Circuito FIESC em Joinville mobiliza lideranças industriais para debater cenário econômico e mão de obra
Encontro regional da FIESC projeta crescimento bilionário do PIB e alerta para a necessidade urgente de qualificação profissional
Divulgação Mobilizando as principais lideranças do setor, a edição do Circuito FIESC em Joinville transformou a cidade no epicentro de discussões estratégicas sobre o futuro produtivo do estado. Realizada nesta terça-feira, 5, a iniciativa itinerante da Federação das Indústrias do Estado de Santa Catarina busca integrar as 16 vice-presidências regionais, promovendo uma escuta ativa para identificar as demandas mais latentes de cada polo industrial catarinense.
Sob o comando de Terêncio Oenning, vice-presidente da regional Norte-Nordeste, o encontro priorizou temas cruciais como o cenário econômico, a capacitação técnica e os impactos diretos da possível redução de jornada de trabalho. A proposta do evento é encurtar a distância entre a Federação e quem opera o cotidiano fabril, garantindo que as políticas de desenvolvimento sejam moldadas conforme as necessidades reais das empresas e dos trabalhadores locais.

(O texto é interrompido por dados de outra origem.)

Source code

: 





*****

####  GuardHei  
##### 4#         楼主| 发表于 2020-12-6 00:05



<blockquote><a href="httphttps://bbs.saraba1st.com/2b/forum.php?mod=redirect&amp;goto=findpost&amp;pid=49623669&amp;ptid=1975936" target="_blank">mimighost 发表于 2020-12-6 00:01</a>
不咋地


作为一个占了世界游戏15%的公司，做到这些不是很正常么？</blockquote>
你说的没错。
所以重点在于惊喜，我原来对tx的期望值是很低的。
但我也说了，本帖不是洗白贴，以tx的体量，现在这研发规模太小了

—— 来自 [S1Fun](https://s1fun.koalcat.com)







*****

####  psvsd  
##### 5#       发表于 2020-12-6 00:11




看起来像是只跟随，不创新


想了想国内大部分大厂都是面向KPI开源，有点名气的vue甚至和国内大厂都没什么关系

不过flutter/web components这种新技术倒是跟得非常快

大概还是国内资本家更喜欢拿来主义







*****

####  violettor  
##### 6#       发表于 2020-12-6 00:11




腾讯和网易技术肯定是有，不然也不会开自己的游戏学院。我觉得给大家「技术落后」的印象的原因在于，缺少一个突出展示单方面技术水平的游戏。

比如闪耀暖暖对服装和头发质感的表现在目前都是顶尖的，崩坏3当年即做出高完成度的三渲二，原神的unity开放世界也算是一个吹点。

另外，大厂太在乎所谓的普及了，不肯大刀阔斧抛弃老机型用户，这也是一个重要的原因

Projeções econômicas e o salto do PIB
Estimativas detalhadas pelo Observatório da FIESC apontam que a regional Norte-Nordeste, composta por seis municípios da região, possui um horizonte de expansão robusto. Os dados indicam que o PIB regional pode saltar de R$ 80,2 bilhões em 2025 para expressivos R$ 100,5 bilhões até o ano de 2030. Esse potencial de crescimento, no entanto, está condicionado à capacidade de superação de obstáculos estruturais que travam a produtividade plena.

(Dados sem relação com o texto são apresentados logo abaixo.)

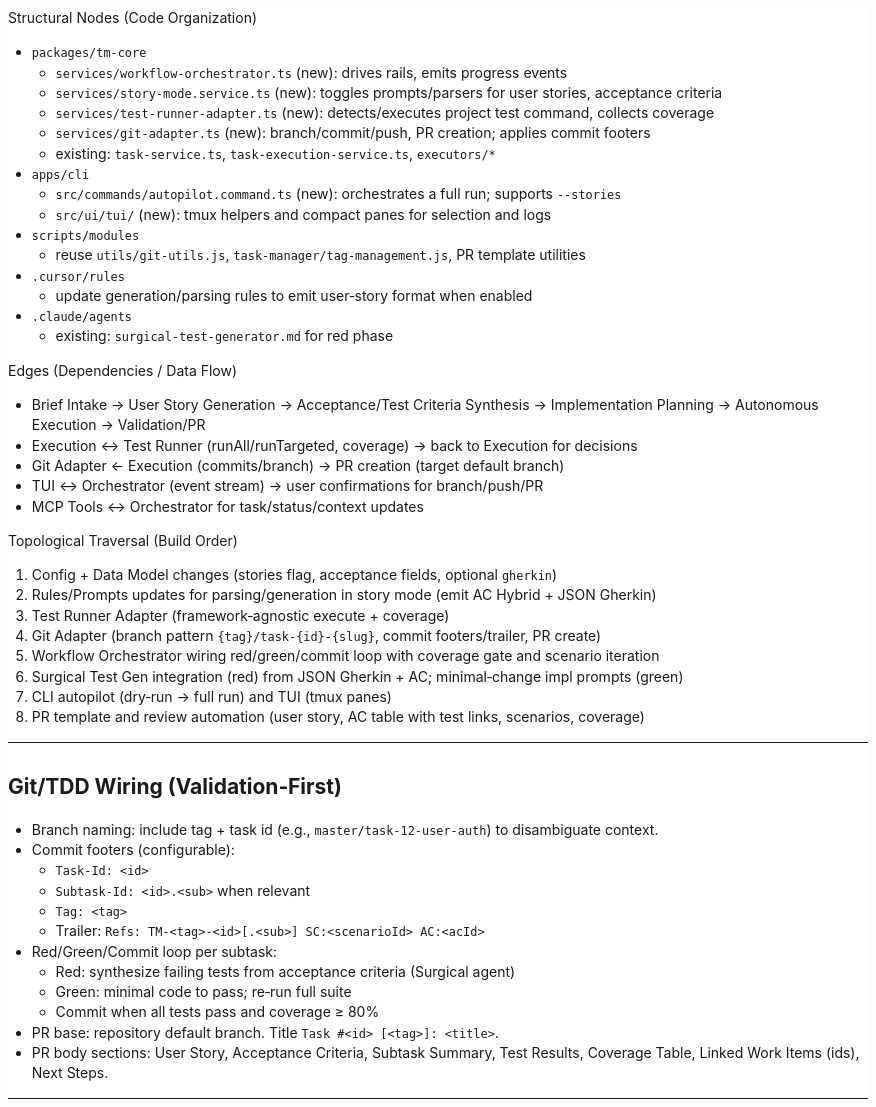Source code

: Structural Nodes (Code Organization)
- `packages/tm-core`
  - `services/workflow-orchestrator.ts` (new): drives rails, emits progress events
  - `services/story-mode.service.ts` (new): toggles prompts/parsers for user stories, acceptance criteria
  - `services/test-runner-adapter.ts` (new): detects/executes project test command, collects coverage
  - `services/git-adapter.ts` (new): branch/commit/push, PR creation; applies commit footers
  - existing: `task-service.ts`, `task-execution-service.ts`, `executors/*`
- `apps/cli`
  - `src/commands/autopilot.command.ts` (new): orchestrates a full run; supports `--stories`
  - `src/ui/tui/` (new): tmux helpers and compact panes for selection and logs
- `scripts/modules`
  - reuse `utils/git-utils.js`, `task-manager/tag-management.js`, PR template utilities
- `.cursor/rules`
  - update generation/parsing rules to emit user‑story format when enabled
- `.claude/agents`
  - existing: `surgical-test-generator.md` for red phase

Edges (Dependencies / Data Flow)
- Brief Intake → User Story Generation → Acceptance/Test Criteria Synthesis → Implementation Planning → Autonomous Execution → Validation/PR
- Execution ↔ Test Runner (runAll/runTargeted, coverage) → back to Execution for decisions
- Git Adapter ← Execution (commits/branch) → PR creation (target default branch)
- TUI ↔ Orchestrator (event stream) → user confirmations for branch/push/PR
- MCP Tools ↔ Orchestrator for task/status/context updates

Topological Traversal (Build Order)
1) Config + Data Model changes (stories flag, acceptance fields, optional `gherkin`)
2) Rules/Prompts updates for parsing/generation in story mode (emit AC Hybrid + JSON Gherkin)
3) Test Runner Adapter (framework‑agnostic execute + coverage)
4) Git Adapter (branch pattern `{tag}/task-{id}-{slug}`, commit footers/trailer, PR create)
5) Workflow Orchestrator wiring red/green/commit loop with coverage gate and scenario iteration
6) Surgical Test Gen integration (red) from JSON Gherkin + AC; minimal‑change impl prompts (green)
7) CLI autopilot (dry‑run → full run) and TUI (tmux panes)
8) PR template and review automation (user story, AC table with test links, scenarios, coverage)

---

## Git/TDD Wiring (Validation‑First)
- Branch naming: include tag + task id (e.g., `master/task-12-user-auth`) to disambiguate context.
- Commit footers (configurable):
  - `Task-Id: <id>`
  - `Subtask-Id: <id>.<sub>` when relevant
  - `Tag: <tag>`
  - Trailer: `Refs: TM-<tag>-<id>[.<sub>] SC:<scenarioId> AC:<acId>`
- Red/Green/Commit loop per subtask:
  - Red: synthesize failing tests from acceptance criteria (Surgical agent)
  - Green: minimal code to pass; re‑run full suite
  - Commit when all tests pass and coverage ≥ 80%
- PR base: repository default branch. Title `Task #<id> [<tag>]: <title>`.
- PR body sections: User Story, Acceptance Criteria, Subtask Summary, Test Results, Coverage Table, Linked Work Items (ids), Next Steps.

---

Durante as conferências, especialistas como o economista Bruno Haeming e o gerente jurídico André Cordeiro detalharam as nuances que compõem o ambiente de negócios atual. Também integraram os debates Robson Wanka, focado em relacionamento e canais de vendas do SESI, SENAI e IEL, e Bruna da Silva, representante do Hub de Crédito e Capital, reforçando a importância do suporte financeiro e educacional para a sustentação do setor.
O desafio do capital humano
Urge solucionar a carência de profissionais qualificados para que as metas de crescimento sejam atingidas. Projeções indicam uma demanda superior a 44 mil novos trabalhadores para a indústria na região até 2027. O desafio é duplo: além da formação técnica, existe a necessidade de elevar a atratividade do setor industrial para as novas gerações, combatendo as dificuldades de retenção de talentos no mercado.

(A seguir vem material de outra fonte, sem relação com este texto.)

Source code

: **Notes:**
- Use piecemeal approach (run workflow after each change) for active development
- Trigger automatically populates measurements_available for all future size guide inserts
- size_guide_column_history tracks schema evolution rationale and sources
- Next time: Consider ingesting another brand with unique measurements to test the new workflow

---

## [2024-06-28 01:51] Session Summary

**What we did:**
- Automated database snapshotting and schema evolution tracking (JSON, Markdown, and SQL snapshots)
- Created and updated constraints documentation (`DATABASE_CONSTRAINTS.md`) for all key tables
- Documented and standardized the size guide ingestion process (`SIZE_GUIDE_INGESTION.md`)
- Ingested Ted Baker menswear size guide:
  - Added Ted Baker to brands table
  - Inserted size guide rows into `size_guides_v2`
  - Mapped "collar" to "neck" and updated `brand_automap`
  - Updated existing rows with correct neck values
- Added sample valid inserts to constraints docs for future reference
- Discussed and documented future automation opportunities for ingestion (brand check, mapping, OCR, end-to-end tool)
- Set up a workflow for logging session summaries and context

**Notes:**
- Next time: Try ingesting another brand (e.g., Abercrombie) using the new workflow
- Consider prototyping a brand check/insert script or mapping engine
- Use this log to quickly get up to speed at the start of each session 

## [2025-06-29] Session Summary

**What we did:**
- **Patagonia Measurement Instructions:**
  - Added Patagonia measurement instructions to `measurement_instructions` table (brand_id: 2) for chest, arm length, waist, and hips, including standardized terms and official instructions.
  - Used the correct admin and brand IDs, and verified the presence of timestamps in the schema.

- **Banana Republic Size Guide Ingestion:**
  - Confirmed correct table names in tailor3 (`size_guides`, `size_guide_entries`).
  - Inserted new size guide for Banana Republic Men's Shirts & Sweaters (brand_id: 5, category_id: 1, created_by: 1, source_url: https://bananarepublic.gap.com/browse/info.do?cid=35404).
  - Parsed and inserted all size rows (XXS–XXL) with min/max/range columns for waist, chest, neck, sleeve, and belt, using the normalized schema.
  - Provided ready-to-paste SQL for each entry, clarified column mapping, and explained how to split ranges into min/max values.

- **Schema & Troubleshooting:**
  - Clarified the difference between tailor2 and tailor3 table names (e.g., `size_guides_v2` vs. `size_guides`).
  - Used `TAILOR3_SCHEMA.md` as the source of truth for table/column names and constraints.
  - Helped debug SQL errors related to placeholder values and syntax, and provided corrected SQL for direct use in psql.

Fortalecer a aprendizagem industrial e investir em educação corporativa surgem como os caminhos mais eficazes para garantir que as vagas sejam preenchidas por mão de obra competente. O associativismo e a união entre os sindicatos industriais são as ferramentas defendidas pela FIESC para construir soluções conjuntas que promovam um ambiente de desenvolvimento sustentável em todo o território catarinense.